- INPUT DATA:
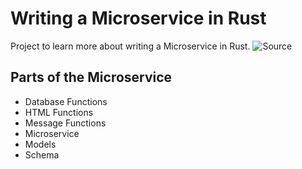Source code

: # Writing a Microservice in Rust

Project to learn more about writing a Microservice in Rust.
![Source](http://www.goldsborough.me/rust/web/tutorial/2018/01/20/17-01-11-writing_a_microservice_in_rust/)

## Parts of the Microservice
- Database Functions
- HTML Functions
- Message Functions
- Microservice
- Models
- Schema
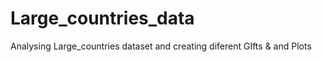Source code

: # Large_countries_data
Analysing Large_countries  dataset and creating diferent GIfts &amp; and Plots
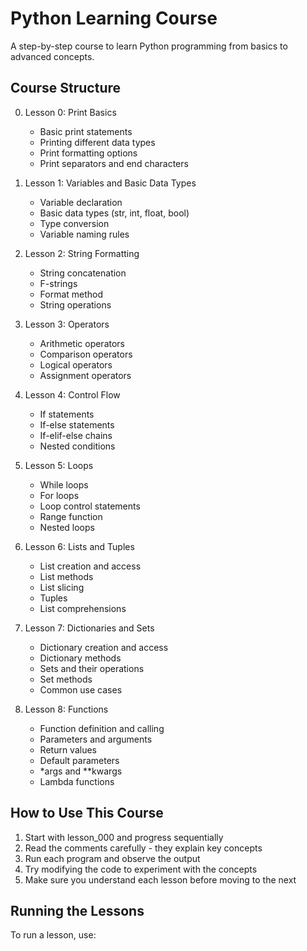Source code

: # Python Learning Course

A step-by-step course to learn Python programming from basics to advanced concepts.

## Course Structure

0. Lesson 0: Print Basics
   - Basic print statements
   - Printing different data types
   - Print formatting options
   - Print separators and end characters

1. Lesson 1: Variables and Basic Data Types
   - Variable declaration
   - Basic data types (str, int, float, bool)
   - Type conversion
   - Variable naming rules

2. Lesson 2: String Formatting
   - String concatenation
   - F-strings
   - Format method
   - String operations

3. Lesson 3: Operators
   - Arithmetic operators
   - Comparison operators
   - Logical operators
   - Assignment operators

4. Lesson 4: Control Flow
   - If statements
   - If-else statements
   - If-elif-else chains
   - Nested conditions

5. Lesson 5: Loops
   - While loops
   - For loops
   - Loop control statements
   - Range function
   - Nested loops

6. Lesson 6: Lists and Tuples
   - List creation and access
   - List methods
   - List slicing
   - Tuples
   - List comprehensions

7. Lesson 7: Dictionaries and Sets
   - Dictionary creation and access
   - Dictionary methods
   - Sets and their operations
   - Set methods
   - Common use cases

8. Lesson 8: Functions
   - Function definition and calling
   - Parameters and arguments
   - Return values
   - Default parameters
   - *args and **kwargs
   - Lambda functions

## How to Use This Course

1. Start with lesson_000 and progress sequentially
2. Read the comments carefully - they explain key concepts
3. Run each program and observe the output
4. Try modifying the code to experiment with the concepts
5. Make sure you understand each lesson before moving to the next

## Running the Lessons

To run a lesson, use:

--

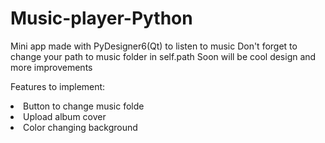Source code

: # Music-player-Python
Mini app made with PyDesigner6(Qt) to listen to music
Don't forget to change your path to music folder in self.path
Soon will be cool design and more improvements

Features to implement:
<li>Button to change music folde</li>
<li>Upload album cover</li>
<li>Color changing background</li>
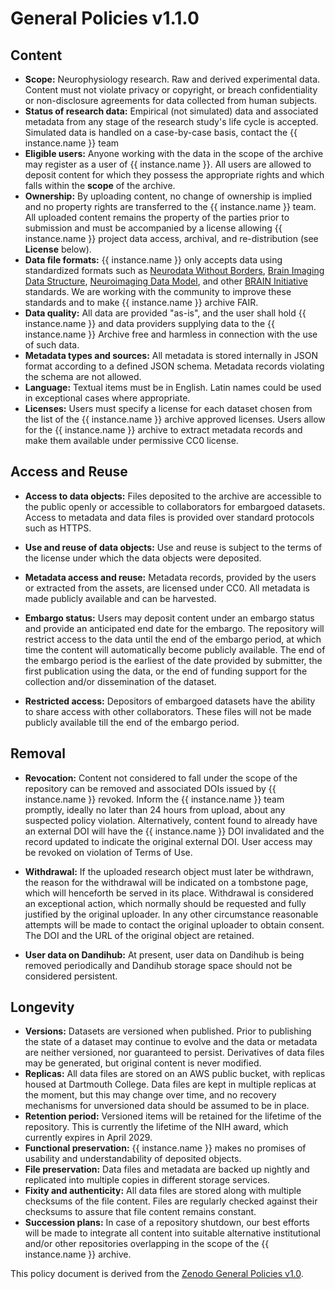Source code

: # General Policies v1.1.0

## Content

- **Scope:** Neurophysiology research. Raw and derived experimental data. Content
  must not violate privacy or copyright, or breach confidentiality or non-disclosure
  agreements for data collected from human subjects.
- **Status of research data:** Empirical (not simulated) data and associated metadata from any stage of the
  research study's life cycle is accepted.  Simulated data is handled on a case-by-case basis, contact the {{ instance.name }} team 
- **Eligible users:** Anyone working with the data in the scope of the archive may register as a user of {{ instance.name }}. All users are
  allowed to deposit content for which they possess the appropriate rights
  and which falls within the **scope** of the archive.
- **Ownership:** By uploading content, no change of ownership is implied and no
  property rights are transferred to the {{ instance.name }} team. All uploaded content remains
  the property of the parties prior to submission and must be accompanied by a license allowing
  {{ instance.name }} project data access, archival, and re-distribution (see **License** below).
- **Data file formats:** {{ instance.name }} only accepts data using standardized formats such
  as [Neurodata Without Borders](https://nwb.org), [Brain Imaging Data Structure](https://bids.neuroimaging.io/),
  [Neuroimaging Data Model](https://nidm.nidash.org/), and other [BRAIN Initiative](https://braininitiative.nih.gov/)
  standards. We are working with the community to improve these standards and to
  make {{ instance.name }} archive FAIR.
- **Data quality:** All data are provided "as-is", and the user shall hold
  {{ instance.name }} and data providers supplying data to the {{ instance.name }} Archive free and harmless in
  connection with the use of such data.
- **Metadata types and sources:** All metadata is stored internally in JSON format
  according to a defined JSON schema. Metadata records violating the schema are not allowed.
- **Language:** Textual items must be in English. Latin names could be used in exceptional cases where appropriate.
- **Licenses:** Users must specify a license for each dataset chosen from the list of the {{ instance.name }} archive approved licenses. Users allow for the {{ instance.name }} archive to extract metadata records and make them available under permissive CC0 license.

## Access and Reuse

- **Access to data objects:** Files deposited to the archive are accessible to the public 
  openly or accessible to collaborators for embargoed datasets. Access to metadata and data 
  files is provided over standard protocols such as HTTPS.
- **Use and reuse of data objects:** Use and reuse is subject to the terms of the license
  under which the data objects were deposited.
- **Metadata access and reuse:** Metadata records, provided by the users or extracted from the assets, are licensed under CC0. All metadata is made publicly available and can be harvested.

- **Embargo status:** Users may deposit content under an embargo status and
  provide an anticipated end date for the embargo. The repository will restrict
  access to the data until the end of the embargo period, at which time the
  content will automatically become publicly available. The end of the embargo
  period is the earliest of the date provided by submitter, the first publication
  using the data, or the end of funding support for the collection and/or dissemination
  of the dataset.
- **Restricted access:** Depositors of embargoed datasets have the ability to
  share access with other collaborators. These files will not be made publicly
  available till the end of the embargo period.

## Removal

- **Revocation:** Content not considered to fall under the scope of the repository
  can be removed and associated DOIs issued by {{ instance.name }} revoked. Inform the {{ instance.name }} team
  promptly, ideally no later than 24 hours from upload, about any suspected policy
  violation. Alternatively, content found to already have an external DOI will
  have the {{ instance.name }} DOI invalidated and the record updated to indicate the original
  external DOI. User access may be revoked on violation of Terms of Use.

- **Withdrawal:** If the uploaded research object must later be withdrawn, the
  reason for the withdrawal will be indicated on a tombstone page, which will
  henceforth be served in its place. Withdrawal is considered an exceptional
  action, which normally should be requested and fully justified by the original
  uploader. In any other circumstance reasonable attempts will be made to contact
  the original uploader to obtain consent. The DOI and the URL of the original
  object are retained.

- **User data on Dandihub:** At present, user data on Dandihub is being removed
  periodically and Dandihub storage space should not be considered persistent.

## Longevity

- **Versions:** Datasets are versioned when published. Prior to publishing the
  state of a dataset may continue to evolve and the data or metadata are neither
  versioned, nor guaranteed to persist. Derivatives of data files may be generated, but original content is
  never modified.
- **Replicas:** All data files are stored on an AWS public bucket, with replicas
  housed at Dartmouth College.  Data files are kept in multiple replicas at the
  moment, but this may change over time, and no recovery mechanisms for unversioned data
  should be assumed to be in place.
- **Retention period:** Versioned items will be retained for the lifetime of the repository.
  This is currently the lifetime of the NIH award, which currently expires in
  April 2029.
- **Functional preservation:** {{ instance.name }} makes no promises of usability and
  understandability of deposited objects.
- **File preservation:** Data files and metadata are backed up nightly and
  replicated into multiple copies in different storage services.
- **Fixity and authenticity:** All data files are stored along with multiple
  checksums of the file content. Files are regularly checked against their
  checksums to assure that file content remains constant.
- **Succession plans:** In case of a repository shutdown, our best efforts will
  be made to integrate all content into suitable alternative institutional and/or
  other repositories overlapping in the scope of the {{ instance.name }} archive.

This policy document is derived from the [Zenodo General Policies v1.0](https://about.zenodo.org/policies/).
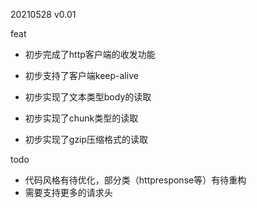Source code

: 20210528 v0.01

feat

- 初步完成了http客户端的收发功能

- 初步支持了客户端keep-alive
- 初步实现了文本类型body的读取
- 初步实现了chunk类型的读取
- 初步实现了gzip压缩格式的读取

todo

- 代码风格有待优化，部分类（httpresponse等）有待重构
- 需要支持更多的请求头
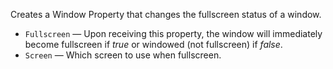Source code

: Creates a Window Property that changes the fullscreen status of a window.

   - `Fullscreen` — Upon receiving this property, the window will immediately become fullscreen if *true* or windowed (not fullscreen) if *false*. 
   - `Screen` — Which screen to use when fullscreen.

- PROBLEM DESCRIPTION:
Copy the lines from the one containing "0. Lesson 0: Print Basics" up to and including the one containing "- Assignment operators", reproducing them without change.

- YOUR SOLUTION:
0. Lesson 0: Print Basics
   - Basic print statements
   - Printing different data types
   - Print formatting options
   - Print separators and end characters

1. Lesson 1: Variables and Basic Data Types
   - Variable declaration
   - Basic data types (str, int, float, bool)
   - Type conversion
   - Variable naming rules

2. Lesson 2: String Formatting
   - String concatenation
   - F-strings
   - Format method
   - String operations

3. Lesson 3: Operators
   - Arithmetic operators
   - Comparison operators
   - Logical operators
   - Assignment operators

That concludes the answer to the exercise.